● Given information

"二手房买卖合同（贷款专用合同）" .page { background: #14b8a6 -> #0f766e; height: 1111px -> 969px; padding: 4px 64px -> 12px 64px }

...

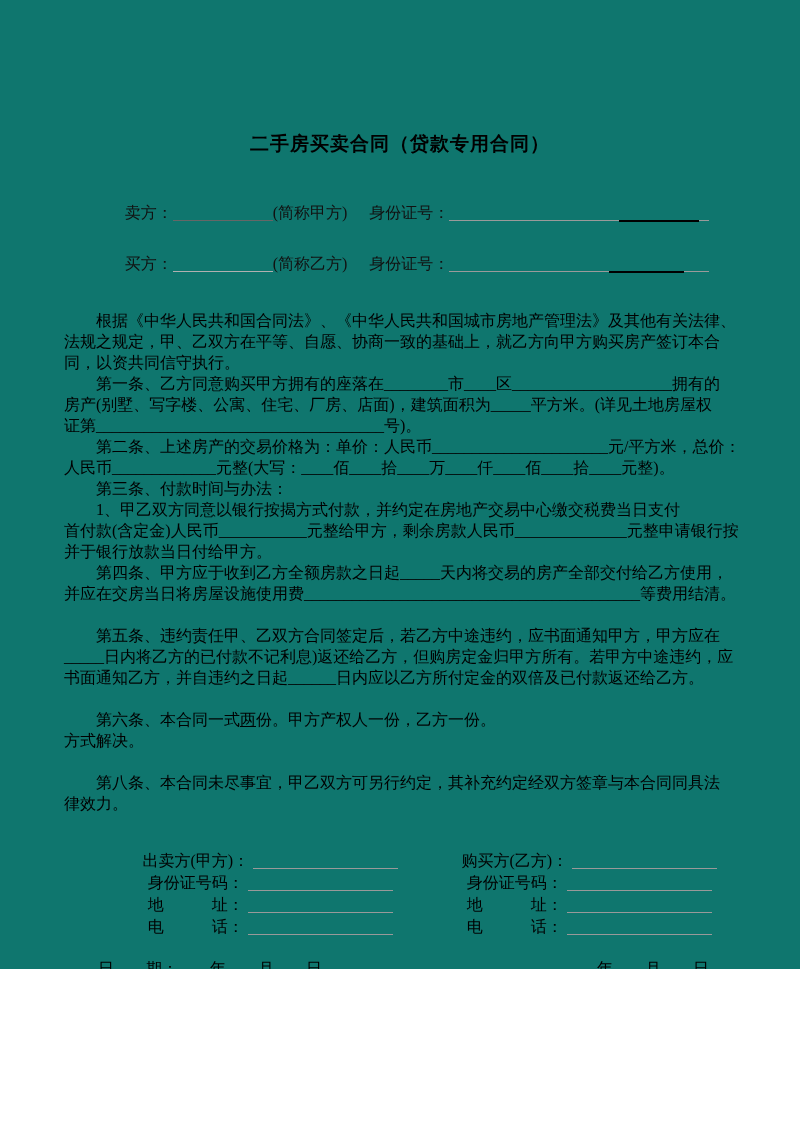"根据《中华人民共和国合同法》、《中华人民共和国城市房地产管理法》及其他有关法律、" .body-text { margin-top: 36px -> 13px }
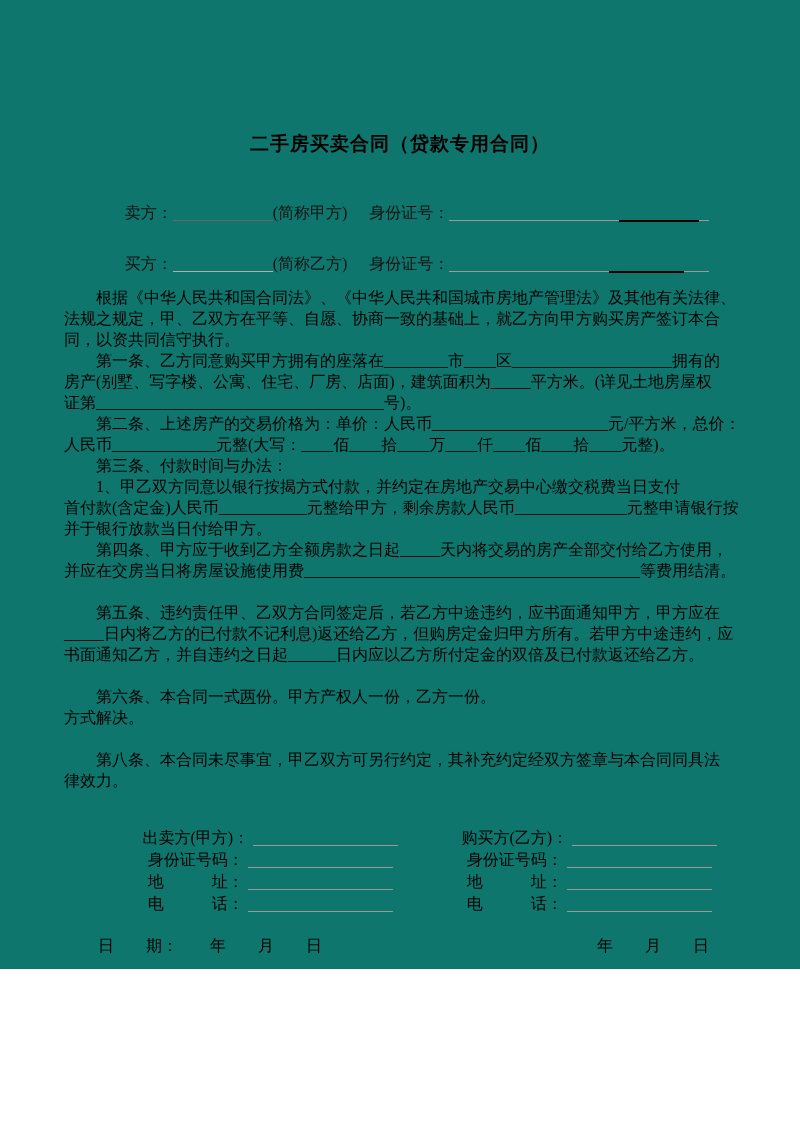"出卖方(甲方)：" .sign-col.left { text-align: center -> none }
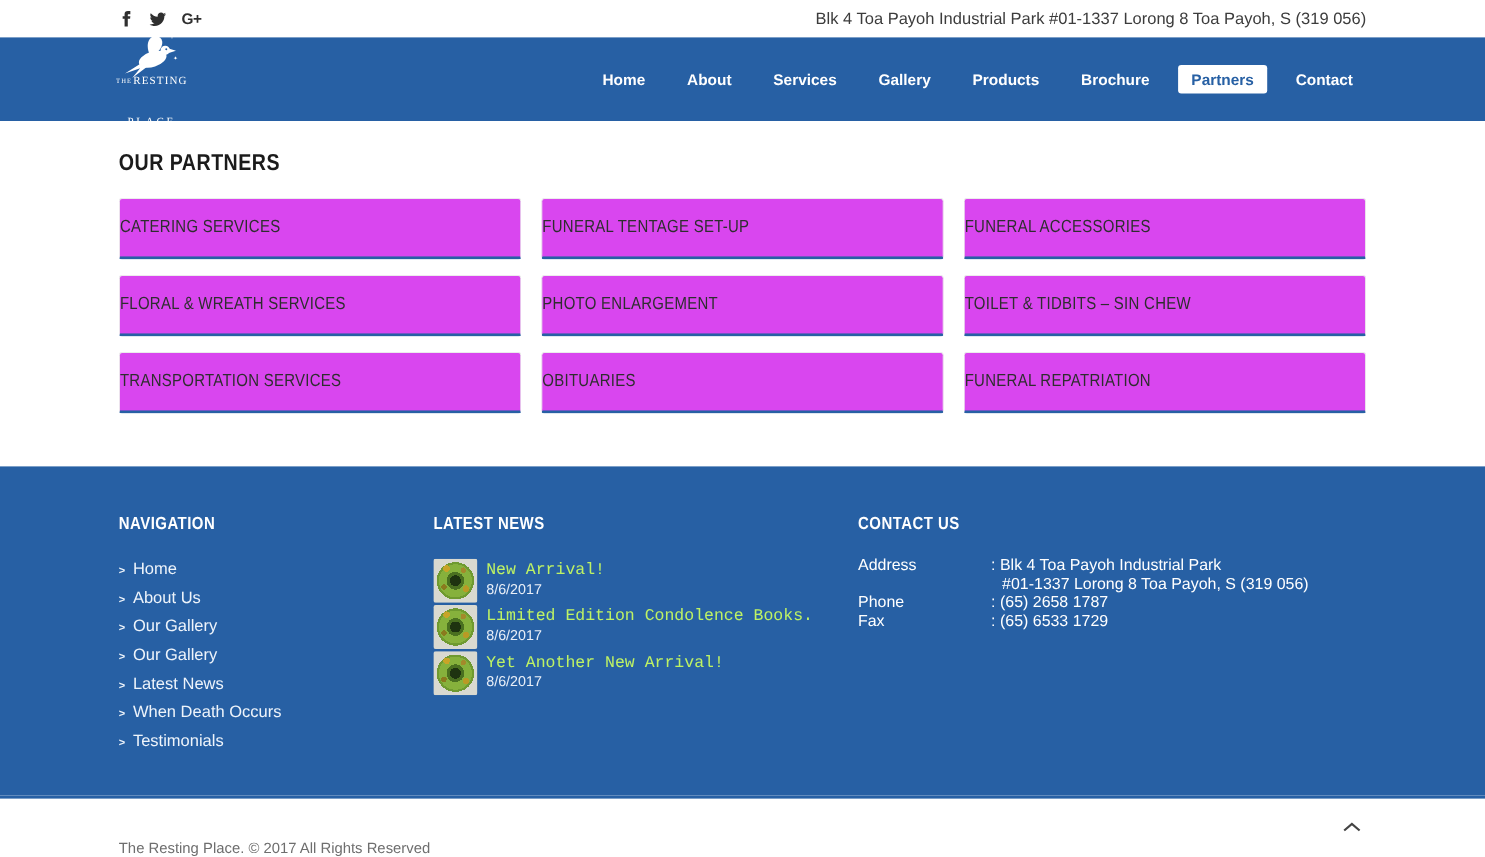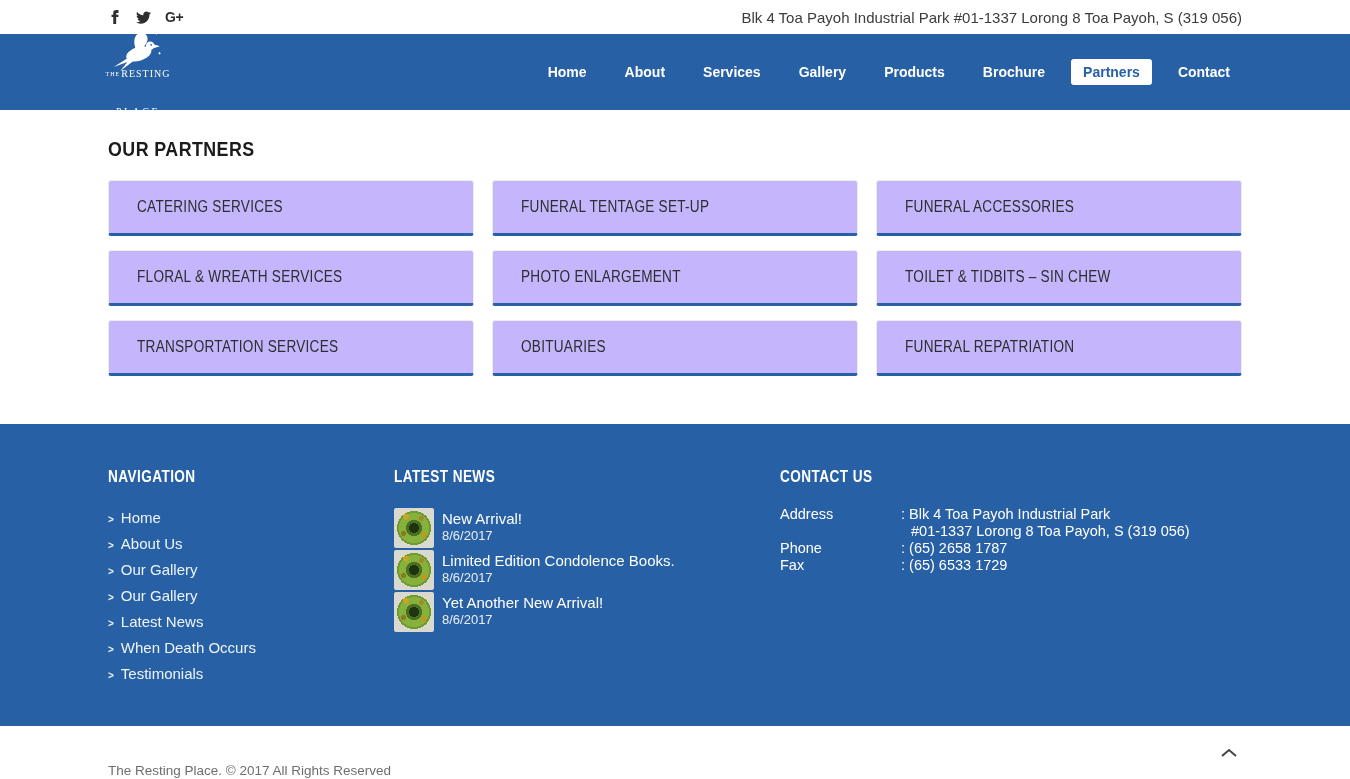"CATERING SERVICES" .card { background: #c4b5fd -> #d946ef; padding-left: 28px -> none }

* * *

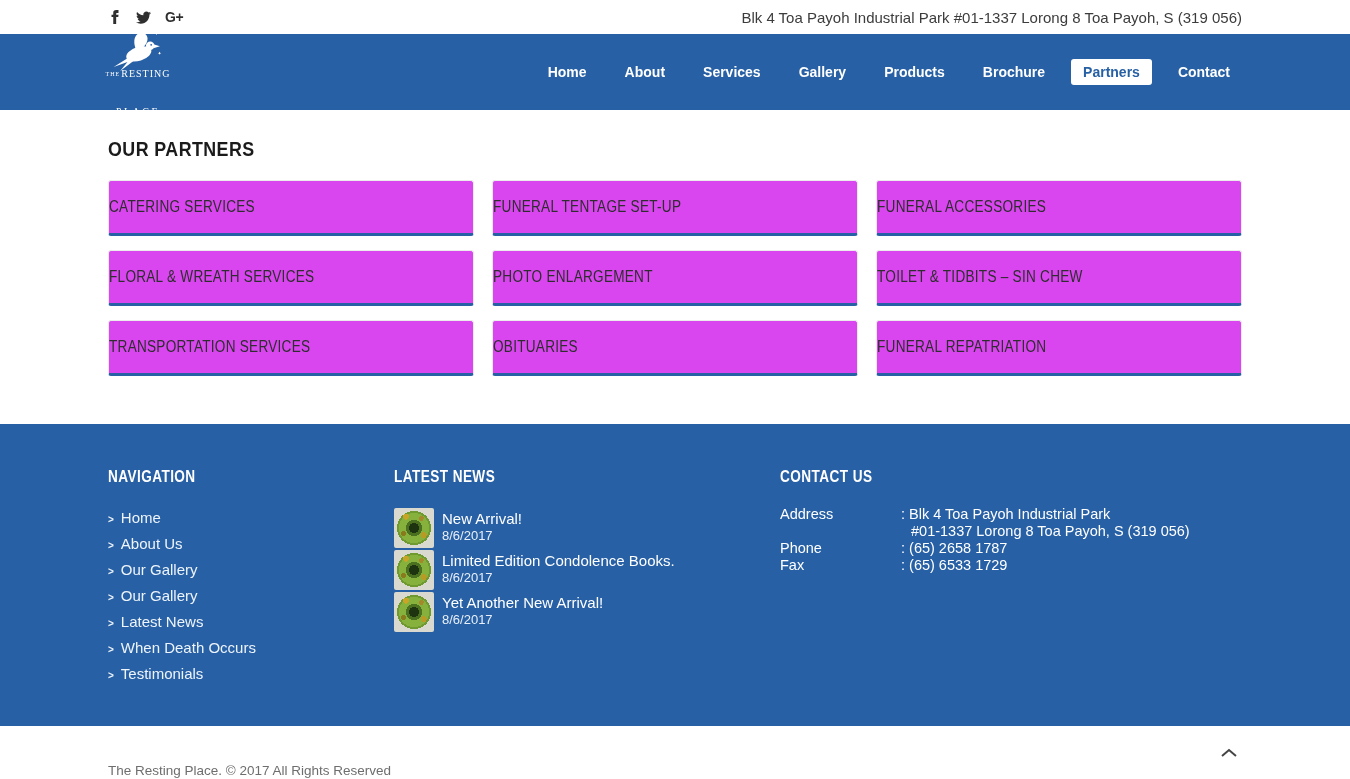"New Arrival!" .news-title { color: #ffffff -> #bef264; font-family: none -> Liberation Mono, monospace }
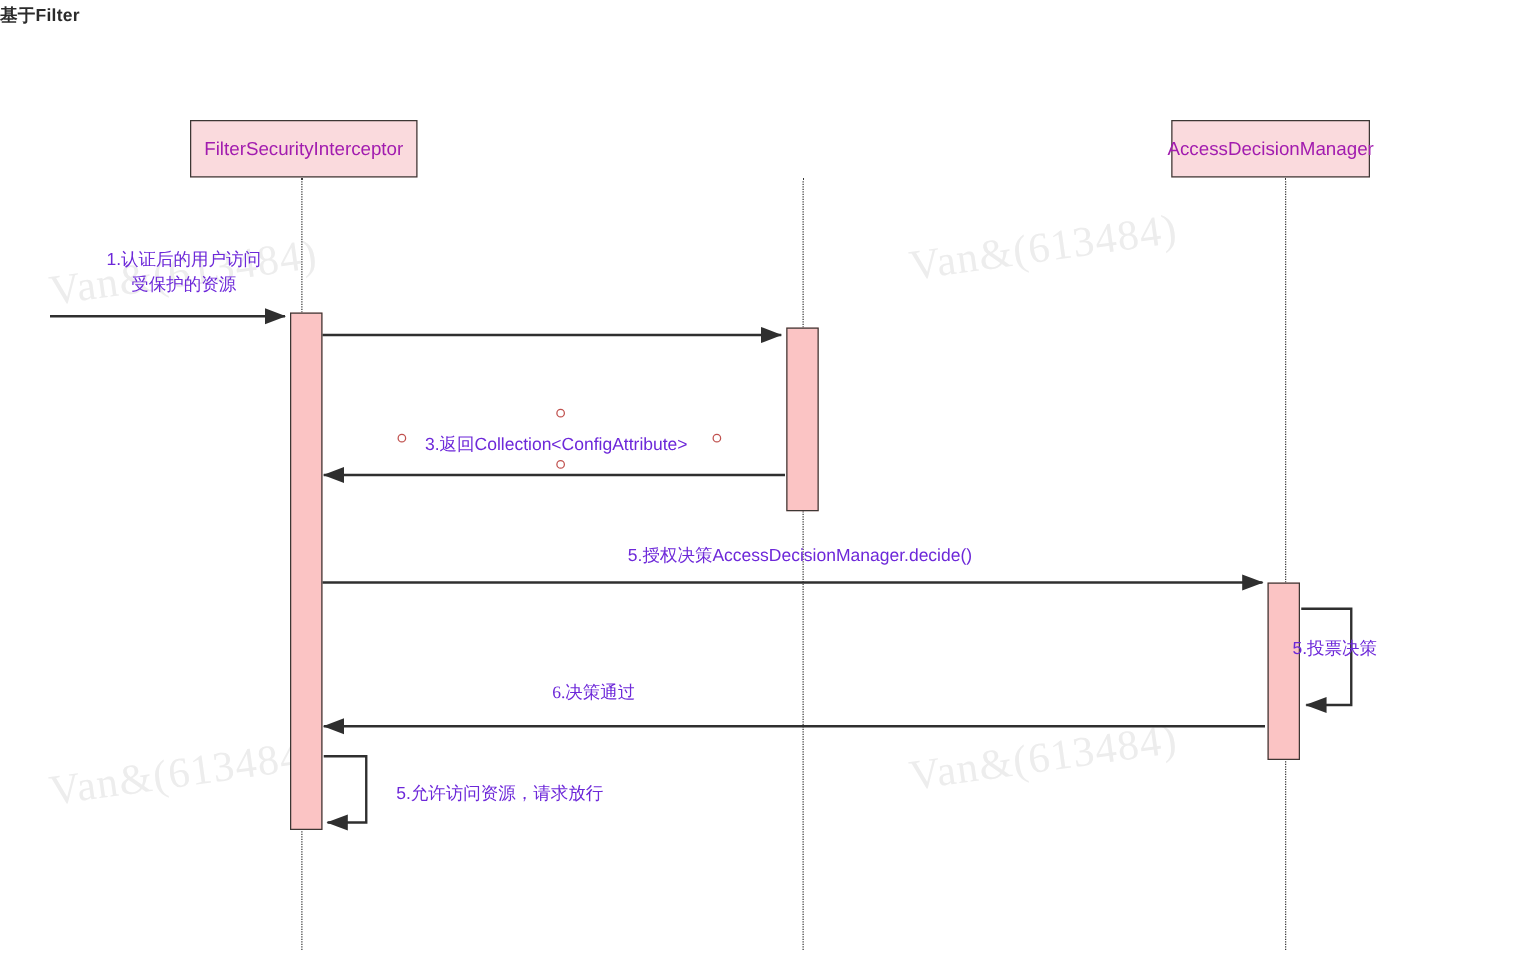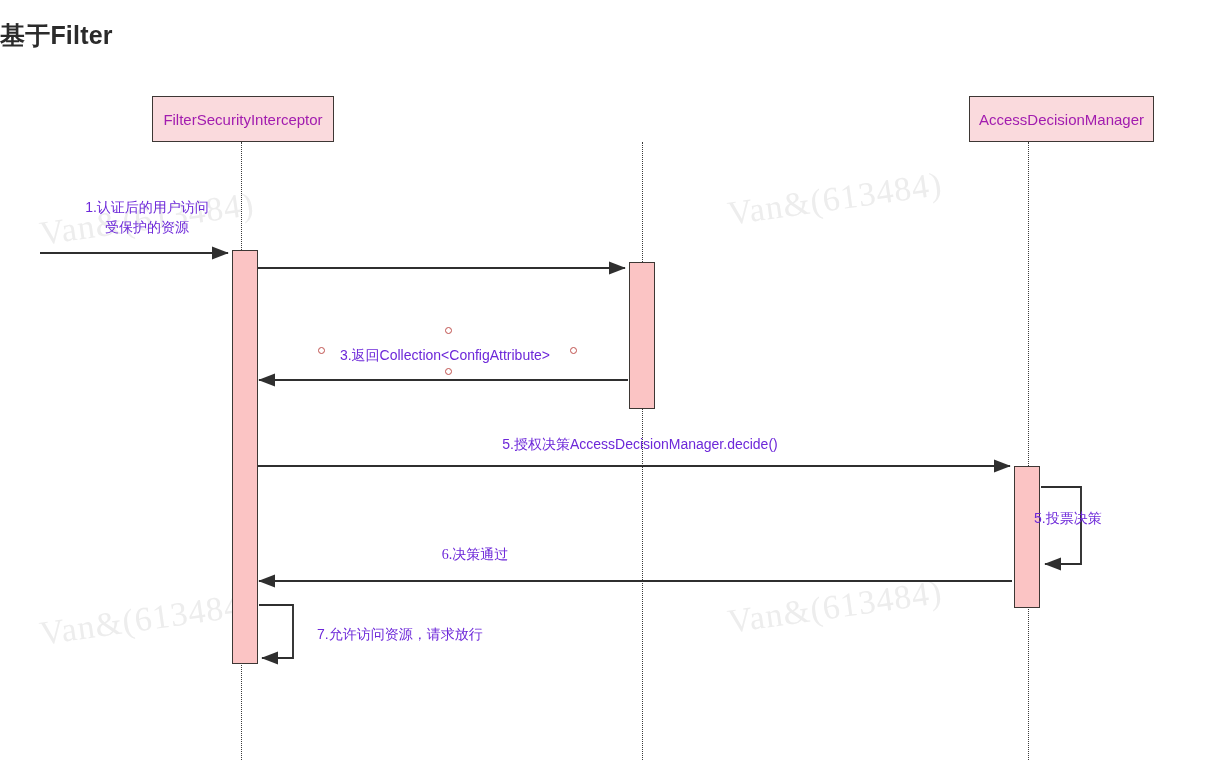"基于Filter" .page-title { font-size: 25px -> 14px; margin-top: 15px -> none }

● Problem
Although pictures appear among the records above, write out exactly only the lines from the one that has "margin-top: 36px ->" through the one that has "background: #c4b5fd ->", and leave the pictures out.

● Task response
"根据《中华人民共和国合同法》、《中华人民共和国城市房地产管理法》及其他有关法律、" .body-text { margin-top: 36px -> 13px }
"出卖方(甲方)：" .sign-col.left { text-align: center -> none }
"CATERING SERVICES" .card { background: #c4b5fd -> #d946ef; padding-left: 28px -> none }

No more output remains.